A new wheat variety that yields a whopping 18 tons per hectare was announced this month at a conference in New Delhi held by Mexico's International Wheat and Maize Improvement Center (CIMMYT). The advance could dramatically boost world wheat production, although experts worry that the fertilizer-hungry plant might worsen pollution from crop runoffs.
Earful. CIMMYT's supergrain.
CIMMYT
Wheat production around the world now averages 2.7 tons per hectare, although some varieties can yield up to 12 tons, according to CIMMYT director Timothy Reeves. Any further gains, he says, have been stymied by the plant's basic architecture. But now the "yield barrier" has been broken by a sturdy new large-eared breed that CIMMYT researchers have spent almost 20 years developing. "The plant has a robust small stem and three times as much grain-bearing capacity" as old high-yield varieties--that is, it holds up to 200 grains per stalk, says CIMMYT wheat researcher Sanjaya Rajaram. The yet-unnamed breed combines many traits, including branching capability from Polonicum wheat and hardiness from wild goat grass. What's more, says Reeves, "the whole plumbing system of the plant had to be overhauled so that it could partition more resources into grain" as opposed to stalk.

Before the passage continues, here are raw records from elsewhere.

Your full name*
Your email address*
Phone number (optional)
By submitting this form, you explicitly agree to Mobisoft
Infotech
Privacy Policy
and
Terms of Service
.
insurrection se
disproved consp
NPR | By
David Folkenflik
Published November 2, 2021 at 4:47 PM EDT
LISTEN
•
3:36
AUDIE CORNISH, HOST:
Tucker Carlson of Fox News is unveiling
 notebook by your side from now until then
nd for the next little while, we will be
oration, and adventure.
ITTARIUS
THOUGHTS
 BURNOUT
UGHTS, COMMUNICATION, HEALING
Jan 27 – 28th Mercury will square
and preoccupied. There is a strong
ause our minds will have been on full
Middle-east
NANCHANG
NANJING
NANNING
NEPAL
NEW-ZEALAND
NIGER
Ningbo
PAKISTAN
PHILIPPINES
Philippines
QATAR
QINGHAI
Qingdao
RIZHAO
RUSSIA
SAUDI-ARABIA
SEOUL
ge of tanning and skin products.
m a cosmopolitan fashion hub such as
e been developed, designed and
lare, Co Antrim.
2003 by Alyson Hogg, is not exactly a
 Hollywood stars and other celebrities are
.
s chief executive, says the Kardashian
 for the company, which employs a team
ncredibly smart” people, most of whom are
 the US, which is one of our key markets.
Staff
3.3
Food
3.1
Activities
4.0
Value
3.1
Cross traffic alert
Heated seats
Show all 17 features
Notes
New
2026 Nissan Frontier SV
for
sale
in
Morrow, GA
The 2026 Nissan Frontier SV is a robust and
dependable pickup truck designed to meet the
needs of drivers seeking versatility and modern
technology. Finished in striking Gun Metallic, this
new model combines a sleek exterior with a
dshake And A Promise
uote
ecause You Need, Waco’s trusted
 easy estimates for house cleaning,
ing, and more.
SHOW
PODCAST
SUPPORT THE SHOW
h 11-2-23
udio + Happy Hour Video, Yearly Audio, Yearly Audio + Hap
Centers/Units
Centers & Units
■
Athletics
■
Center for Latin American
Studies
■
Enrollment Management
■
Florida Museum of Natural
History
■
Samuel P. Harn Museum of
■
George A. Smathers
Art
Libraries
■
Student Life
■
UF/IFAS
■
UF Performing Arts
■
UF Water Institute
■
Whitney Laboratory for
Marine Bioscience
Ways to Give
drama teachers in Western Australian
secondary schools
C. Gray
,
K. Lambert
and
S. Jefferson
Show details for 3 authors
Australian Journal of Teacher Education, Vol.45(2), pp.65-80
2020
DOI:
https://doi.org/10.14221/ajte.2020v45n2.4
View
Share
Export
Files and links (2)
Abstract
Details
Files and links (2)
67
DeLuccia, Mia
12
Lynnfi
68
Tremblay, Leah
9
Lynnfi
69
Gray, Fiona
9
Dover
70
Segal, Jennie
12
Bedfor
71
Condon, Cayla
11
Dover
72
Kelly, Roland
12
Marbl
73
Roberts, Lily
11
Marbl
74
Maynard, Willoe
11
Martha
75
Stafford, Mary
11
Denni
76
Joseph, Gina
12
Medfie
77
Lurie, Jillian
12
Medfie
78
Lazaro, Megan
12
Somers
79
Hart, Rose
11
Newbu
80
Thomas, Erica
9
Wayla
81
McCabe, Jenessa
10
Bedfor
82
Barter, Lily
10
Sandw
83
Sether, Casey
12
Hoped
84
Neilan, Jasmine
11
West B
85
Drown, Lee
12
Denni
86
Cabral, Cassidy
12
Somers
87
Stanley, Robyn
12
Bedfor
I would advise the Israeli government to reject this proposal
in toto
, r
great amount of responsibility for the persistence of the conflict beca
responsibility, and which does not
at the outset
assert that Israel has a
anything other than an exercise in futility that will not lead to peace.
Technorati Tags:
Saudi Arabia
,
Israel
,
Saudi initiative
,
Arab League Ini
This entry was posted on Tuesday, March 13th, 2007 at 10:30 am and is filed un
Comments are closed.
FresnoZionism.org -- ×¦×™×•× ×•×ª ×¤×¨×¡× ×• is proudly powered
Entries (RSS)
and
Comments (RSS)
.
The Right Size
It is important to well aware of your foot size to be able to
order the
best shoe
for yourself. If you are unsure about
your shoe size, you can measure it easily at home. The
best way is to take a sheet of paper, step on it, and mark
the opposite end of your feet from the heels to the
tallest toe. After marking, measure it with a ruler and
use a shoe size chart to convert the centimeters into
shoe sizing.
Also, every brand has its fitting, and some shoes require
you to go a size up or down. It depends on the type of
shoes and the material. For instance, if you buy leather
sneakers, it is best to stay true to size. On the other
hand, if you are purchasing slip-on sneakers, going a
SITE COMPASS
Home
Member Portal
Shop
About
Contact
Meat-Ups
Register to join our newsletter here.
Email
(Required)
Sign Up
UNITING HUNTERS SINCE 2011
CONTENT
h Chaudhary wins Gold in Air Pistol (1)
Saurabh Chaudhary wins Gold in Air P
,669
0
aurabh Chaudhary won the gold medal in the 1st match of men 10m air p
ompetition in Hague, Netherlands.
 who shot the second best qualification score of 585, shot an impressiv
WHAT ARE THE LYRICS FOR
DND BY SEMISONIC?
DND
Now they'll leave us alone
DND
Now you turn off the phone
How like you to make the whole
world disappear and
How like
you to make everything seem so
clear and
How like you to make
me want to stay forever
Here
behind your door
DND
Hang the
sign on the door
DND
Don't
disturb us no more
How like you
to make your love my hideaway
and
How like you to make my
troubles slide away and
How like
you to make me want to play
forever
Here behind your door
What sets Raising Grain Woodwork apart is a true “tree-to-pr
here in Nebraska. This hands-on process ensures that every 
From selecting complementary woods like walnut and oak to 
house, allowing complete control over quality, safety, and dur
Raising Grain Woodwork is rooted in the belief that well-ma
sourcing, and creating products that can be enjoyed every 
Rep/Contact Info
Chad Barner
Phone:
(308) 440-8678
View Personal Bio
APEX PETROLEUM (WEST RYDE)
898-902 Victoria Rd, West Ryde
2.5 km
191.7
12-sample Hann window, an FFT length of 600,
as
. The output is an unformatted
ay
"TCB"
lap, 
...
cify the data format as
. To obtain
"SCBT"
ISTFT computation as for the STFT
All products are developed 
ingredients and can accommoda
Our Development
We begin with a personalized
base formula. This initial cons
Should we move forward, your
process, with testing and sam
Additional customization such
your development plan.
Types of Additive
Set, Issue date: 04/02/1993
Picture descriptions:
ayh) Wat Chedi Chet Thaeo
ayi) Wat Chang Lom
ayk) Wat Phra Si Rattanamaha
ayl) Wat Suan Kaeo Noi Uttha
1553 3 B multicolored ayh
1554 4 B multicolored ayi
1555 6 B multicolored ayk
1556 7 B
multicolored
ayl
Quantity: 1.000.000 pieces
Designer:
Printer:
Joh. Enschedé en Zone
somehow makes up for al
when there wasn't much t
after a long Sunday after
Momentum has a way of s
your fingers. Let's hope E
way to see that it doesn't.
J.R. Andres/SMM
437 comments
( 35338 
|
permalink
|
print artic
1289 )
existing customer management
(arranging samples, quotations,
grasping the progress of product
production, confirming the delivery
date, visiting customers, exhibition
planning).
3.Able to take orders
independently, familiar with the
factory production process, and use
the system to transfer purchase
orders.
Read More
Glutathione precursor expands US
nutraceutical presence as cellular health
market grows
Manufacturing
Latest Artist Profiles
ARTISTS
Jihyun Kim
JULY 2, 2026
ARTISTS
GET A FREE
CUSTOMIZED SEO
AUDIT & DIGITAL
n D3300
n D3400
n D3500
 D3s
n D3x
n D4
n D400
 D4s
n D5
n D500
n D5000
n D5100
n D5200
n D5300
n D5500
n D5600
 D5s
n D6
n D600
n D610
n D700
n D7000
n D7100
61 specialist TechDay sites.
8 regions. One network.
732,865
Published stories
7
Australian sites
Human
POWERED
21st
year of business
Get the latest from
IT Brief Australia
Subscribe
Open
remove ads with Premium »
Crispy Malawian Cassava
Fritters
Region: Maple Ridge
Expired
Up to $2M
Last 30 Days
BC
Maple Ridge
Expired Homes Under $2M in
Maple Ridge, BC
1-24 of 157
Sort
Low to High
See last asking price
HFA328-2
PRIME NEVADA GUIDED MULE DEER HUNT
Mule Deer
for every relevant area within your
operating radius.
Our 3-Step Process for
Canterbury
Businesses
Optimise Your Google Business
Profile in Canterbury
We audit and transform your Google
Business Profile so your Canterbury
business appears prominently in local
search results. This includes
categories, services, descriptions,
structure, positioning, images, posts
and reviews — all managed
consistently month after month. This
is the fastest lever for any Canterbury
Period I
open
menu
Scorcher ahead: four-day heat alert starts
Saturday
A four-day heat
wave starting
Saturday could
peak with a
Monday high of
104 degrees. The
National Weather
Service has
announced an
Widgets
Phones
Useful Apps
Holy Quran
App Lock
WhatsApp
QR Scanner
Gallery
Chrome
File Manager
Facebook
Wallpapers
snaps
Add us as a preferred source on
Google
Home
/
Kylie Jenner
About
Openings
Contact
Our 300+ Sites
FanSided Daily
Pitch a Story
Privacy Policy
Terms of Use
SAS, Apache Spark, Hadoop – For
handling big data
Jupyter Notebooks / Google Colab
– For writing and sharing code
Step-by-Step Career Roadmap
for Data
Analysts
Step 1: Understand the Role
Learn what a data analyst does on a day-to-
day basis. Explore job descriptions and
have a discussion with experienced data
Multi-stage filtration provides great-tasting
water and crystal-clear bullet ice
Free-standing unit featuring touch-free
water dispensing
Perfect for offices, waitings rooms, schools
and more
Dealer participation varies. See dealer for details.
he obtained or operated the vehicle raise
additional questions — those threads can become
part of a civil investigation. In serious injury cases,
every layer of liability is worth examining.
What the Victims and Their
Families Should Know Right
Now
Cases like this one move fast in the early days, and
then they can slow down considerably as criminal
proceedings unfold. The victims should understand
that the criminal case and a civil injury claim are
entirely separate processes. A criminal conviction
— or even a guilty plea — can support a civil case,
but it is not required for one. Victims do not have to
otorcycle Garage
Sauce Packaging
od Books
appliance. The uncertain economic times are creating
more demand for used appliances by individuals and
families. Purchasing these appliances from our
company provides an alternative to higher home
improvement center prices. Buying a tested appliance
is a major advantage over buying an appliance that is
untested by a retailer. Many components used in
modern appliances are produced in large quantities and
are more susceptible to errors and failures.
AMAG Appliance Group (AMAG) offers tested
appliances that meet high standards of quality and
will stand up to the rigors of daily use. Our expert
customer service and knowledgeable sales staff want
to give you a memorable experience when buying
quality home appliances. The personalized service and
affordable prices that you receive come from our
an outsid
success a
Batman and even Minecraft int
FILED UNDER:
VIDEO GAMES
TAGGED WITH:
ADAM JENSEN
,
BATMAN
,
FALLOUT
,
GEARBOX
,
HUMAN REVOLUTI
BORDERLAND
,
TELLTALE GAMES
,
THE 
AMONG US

But some experts worry that the new wheat may not be practical. "How are you going to feed the plant? Does it mean massive inputs of chemical fertilizers?" asks geneticist M. S. Swaminathan, director of the M. S. Swaminathan Research Foundation in Chennai (formerly Madras). Indeed, in the first trials in Chile, the 18-ton yield was achieved under optimal conditions and with extremely intense fertilizer use. Because wheat generally needs 25 kg of fertilizer per ton of yield, this breed requires 400 kg per hectare.
CIMMYT says they are working on a technology called "bed planting" that may cut fertilizer input by 30%. And "we still need to incorporate disease resistance genes," says Reeves. But he thinks the new plant may be ready for deployment in 5 years. Just where it can grow awaits the result of multicountry trials yet to begin.